Here is the bottom line: if you are healthy and need only preventive care, health care and health insurance are essentially free for average income families. But you’re going to get hammered if you need expensive care.
HealthSherpa does make an interesting point, however. If you are going to max out on spending, you can actually save some money (a few thousand dollars) if you choose a plan that requires a modest premium payment over plans that have no premium. That being true, you would think that CMS would try to guide people with expensive-to-treat medical conditions to these plans.
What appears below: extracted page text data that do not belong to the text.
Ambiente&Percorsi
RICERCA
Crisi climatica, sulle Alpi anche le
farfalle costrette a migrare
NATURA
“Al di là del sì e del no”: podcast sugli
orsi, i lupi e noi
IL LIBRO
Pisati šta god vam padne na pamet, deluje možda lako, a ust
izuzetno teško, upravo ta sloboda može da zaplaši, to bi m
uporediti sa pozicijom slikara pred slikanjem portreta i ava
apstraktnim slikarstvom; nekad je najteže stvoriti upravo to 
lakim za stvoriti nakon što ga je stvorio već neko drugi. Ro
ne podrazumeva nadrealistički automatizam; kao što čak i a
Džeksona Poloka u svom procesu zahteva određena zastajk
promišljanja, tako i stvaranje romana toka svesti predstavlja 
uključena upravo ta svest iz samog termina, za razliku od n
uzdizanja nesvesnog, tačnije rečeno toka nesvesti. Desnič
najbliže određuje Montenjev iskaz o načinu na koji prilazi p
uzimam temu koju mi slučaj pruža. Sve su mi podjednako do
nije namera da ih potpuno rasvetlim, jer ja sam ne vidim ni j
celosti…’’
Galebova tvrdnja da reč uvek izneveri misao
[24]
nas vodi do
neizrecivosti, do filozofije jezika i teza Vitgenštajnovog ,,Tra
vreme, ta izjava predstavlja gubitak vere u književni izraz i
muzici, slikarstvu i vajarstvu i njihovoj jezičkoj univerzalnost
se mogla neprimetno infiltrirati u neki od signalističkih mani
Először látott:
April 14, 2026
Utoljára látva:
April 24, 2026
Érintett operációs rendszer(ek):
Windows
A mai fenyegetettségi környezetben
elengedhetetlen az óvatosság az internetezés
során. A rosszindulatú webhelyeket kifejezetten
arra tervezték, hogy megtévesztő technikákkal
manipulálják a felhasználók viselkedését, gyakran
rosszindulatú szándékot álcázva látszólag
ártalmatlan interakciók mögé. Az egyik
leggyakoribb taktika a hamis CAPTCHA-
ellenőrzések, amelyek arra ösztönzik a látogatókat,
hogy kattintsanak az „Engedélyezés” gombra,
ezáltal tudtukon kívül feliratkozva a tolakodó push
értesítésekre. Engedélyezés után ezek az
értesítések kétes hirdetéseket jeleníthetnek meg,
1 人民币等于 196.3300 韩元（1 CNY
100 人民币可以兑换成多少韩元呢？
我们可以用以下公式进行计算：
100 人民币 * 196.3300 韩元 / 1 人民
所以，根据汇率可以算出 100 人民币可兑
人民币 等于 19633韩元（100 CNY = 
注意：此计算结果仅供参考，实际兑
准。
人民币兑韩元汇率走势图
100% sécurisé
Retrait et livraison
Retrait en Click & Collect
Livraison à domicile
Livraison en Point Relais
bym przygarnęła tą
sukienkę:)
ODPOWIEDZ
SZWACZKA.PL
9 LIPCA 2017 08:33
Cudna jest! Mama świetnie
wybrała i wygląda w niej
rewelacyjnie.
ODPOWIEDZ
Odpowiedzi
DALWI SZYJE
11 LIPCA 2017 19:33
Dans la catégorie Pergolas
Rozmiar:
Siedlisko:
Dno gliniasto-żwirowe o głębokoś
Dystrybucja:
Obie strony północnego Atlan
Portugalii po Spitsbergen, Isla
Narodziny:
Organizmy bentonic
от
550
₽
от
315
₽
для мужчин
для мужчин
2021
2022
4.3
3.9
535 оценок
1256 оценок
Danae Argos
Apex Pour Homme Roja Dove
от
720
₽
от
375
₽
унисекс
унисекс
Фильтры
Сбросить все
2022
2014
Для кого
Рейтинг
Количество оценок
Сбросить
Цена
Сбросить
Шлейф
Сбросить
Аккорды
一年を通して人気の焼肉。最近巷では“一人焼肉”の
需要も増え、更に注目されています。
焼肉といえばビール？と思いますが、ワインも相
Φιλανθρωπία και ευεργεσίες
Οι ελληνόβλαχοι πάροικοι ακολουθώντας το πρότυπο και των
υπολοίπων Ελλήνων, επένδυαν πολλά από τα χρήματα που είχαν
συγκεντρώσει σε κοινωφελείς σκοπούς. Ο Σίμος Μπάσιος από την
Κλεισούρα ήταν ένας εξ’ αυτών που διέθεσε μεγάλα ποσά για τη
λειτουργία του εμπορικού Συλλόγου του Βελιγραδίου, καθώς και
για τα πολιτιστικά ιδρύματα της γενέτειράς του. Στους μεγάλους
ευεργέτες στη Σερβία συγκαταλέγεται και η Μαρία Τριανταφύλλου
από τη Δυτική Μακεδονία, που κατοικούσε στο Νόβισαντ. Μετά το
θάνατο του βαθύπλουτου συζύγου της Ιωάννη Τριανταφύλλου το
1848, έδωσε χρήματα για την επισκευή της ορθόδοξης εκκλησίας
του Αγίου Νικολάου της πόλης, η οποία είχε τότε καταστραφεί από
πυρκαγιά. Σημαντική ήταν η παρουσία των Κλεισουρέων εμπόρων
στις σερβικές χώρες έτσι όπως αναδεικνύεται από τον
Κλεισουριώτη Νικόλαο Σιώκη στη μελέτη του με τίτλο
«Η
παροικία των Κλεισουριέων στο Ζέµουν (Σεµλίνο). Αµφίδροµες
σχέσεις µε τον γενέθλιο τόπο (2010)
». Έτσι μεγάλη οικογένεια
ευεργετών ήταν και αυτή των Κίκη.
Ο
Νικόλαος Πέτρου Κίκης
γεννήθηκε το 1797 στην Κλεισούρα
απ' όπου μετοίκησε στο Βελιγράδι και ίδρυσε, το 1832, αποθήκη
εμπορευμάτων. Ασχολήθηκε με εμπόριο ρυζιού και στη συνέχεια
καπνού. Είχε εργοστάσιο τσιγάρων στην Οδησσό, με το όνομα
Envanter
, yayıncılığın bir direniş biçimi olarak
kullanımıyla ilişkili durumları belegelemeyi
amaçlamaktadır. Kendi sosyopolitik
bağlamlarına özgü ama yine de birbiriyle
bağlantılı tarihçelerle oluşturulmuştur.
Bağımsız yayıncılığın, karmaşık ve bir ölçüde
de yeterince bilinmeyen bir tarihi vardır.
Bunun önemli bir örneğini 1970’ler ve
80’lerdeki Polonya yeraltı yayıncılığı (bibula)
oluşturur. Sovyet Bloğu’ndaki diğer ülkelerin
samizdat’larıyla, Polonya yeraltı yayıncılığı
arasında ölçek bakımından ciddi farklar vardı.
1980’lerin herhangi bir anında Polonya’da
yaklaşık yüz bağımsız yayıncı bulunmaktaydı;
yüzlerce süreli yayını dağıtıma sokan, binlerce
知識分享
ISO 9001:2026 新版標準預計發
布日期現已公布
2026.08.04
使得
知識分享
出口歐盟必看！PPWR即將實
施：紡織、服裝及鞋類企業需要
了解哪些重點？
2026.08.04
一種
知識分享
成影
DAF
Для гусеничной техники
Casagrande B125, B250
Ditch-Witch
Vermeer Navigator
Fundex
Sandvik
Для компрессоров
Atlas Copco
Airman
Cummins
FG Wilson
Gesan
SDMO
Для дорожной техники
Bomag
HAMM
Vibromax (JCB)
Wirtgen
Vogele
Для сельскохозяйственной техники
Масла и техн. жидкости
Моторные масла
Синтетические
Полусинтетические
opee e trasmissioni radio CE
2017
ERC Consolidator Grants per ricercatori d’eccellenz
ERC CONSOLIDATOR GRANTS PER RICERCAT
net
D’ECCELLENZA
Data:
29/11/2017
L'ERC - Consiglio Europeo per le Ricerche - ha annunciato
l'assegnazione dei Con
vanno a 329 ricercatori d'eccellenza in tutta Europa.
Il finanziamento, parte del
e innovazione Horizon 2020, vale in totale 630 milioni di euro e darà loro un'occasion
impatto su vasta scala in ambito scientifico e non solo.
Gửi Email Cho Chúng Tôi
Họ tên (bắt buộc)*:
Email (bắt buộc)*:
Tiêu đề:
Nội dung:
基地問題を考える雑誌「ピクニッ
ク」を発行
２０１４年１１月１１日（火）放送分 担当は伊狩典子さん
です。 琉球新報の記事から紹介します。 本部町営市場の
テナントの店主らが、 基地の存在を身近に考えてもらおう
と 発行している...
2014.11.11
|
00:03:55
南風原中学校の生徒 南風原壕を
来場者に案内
Instead, TV advertisements boast that 4 in 5 enrollees will pay $10 a month or less – literally encouraging buyers to choose a plan with the lowest premium. Perhaps for that reason,
The average annual out-of-pocket exposure for a family in 2024 is $18,900 in the federal marketplace exchanges.
And we hasten to add that after paying that outrageous sum (year-after-year if your condition is chronic), you are denied care at centers of excellence in Dallas, Houston and other parts of the country.
What makes this especially strange is that Obamacare was sold as a remedy for “junk” insurance that mistreats the sick, not as a giveaway to the healthy.